This time I used some Sydney Red Gum about 8 x 2. The red gum is very hard. Tried to hog out the interior with the forstner bits as suggested by Harry, but they hardly scratched the surface so went back to a 40mm guide and 1" straght CMT cutter.

Also used that combination to take about 1/2" of the base.

I trimmed the dish from the plank with the table saw and also used the TS to cut an octagonal shape for the dish.

This took a while as I spent some time trying to work out how to hang on to the dish while using my mitre sled.

I eventually used one of the clamp blocks from my new mortise jig. This was only a temporary fix, bit will modify the mitre sled to incorporate a hold down device.

Some sanding tomorrow and a coat of vegetable oil and I have a candy/beer nut dish....


----------



## harrysin (Jan 15, 2007)

I'm sure that I can hear your tail wagging from here James, and justifiably so, perhaps now more members will realize that there is far more to routing than can be performed on a router table. I reckon that it's time to replace your Forstner bits, I have no problem hogging out Jarrah and that can be like steel. May I suggest that for your next project you make a template so that you will be able to rout the hexagonal outside of a bowl.
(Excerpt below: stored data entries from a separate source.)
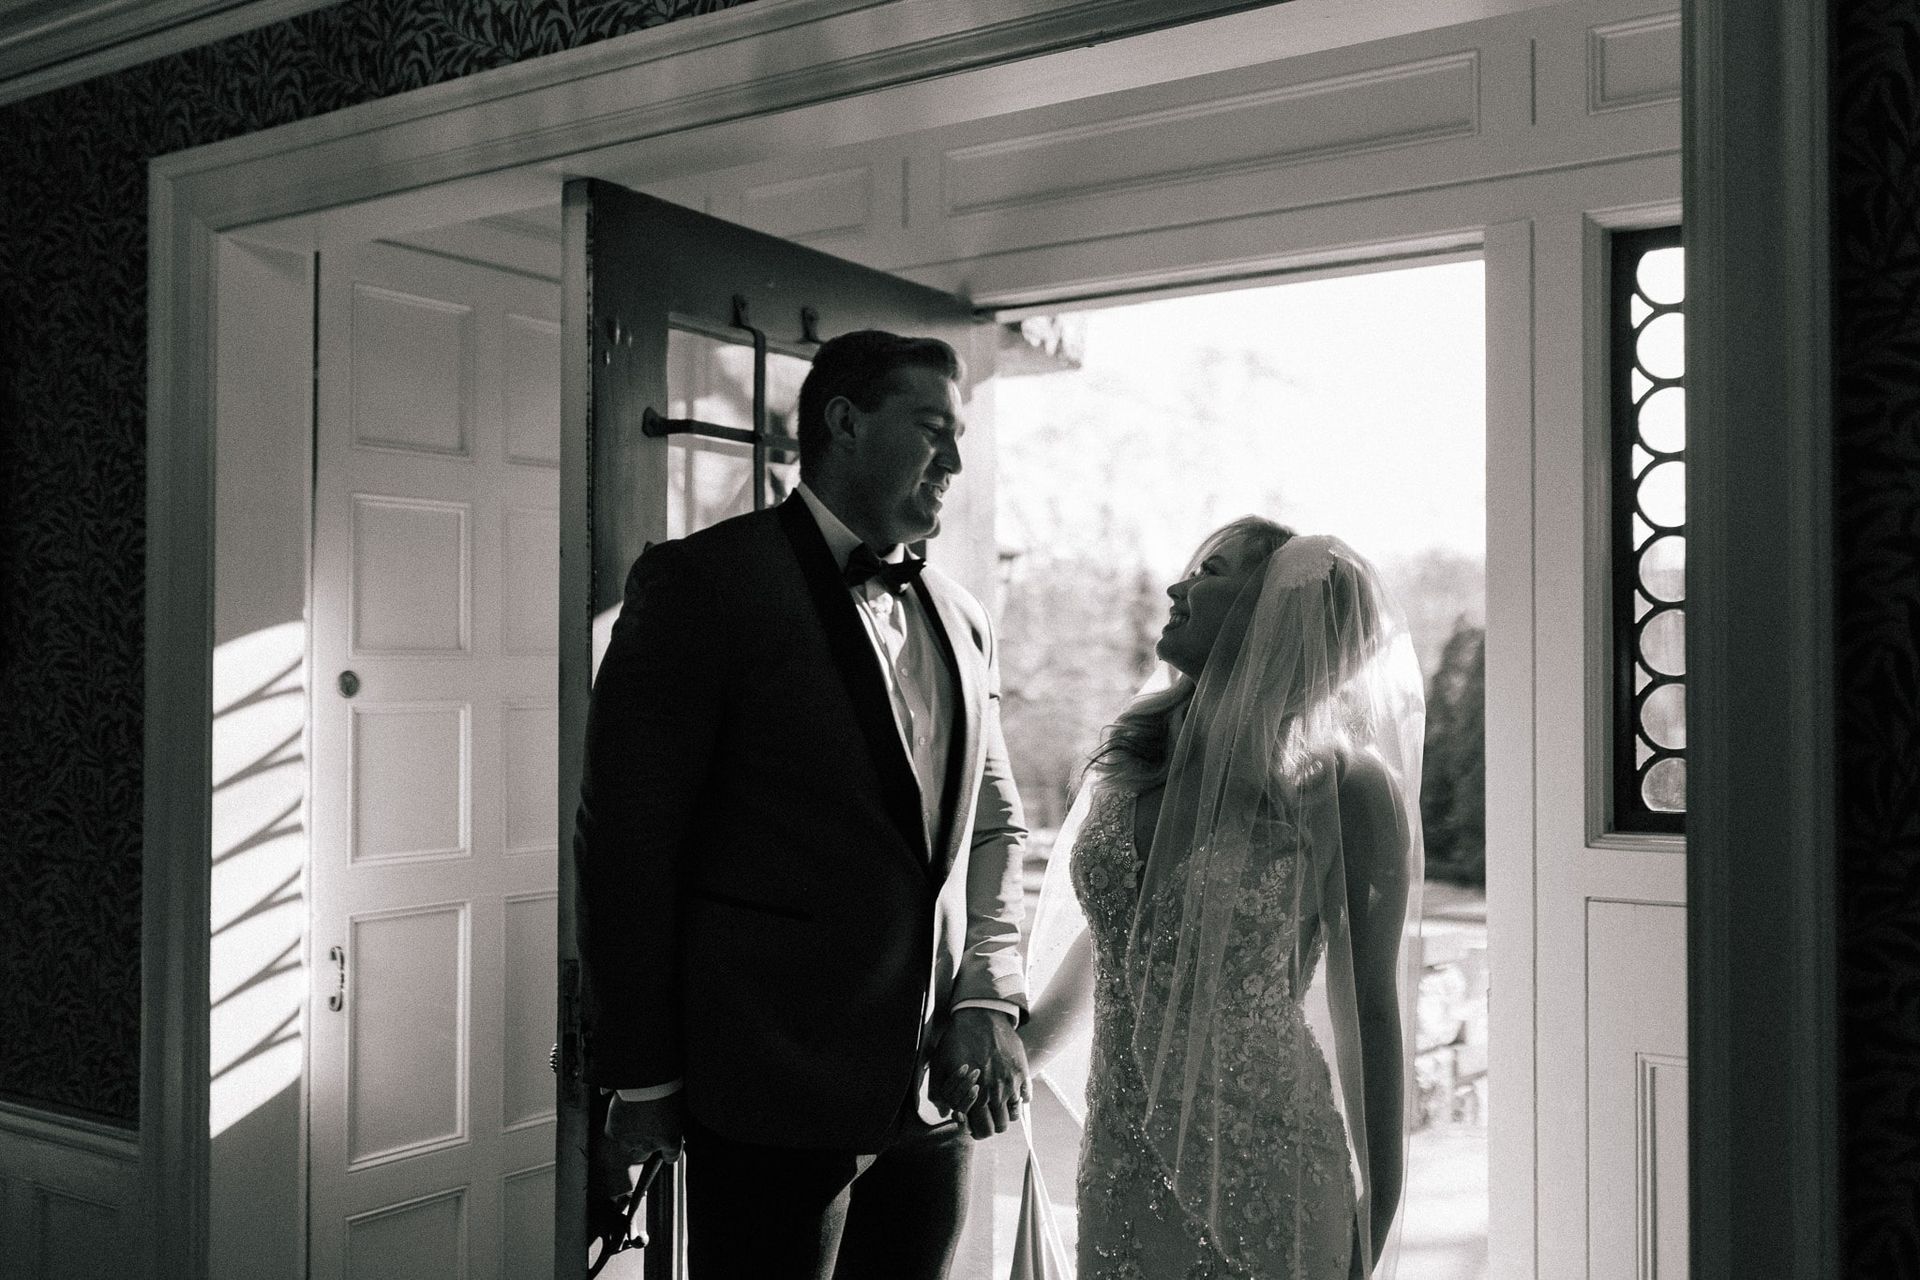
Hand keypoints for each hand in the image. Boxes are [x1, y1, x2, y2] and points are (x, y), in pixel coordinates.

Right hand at [592, 1094, 682, 1201]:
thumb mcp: (677, 1107)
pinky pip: (614, 1134)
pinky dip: (616, 1125)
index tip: (664, 1146)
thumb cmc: (666, 1087)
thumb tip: (669, 1124)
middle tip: (642, 1129)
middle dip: (642, 1146)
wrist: (646, 1079)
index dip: (666, 1152)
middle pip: (643, 1156)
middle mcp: (651, 1145)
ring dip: (628, 1138)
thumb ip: (671, 1121)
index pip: (671, 1157)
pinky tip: (620, 1113)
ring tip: (630, 1120)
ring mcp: (631, 1141)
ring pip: (626, 1148)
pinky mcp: (614, 1133)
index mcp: (671, 1140)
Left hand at [932, 1008, 1028, 1138]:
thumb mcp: (939, 1065)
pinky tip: (1007, 1088)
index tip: (973, 1121)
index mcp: (975, 1095)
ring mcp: (1012, 1083)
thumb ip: (939, 1093)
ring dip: (1004, 1113)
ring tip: (995, 1102)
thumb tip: (946, 1113)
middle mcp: (996, 1093)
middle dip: (990, 1124)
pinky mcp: (1023, 1072)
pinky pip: (1026, 1098)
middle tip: (984, 1114)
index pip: (982, 1131)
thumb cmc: (957, 1040)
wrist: (980, 1016)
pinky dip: (1018, 1098)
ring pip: (1013, 1116)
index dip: (976, 1130)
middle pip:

I envisage six pieces of MDF glued together to form a perfect hexagon in the centre.


----------



## jw2170 (Jan 24, 2008)

Hahaha, Harry.

Now you're upping the ante....

Woodworking makes me feel tired....LOL

Going to catch up on some Foxtel with a cold beverage of choice......VBG..


----------



## harrysin (Jan 15, 2007)

Whilst relaxing it will be a golden opportunity to draw the template so that on Monday you will be in a position to mark and cut up the MDF for the hex bowl template, but be quick, Bj is watching this thread and he may well beat you to it!


----------



## jw2170 (Jan 24, 2008)

*Finished...*

Both trays have been sanded to 240 grit and one dose of grape seed oil applied...

The oil really brings out the colour of the Sydney Red Gum....


----------



## old55 (Aug 11, 2013)

They look absolutely great James.


----------



## Daikusan (Apr 12, 2013)

Looks good to me!!


----------



## TwoSkies57 (Feb 23, 2009)

Fine job indeed James...

The octagonal box especially is an eye catcher. I just may have to give your project here a go. 

b.


----------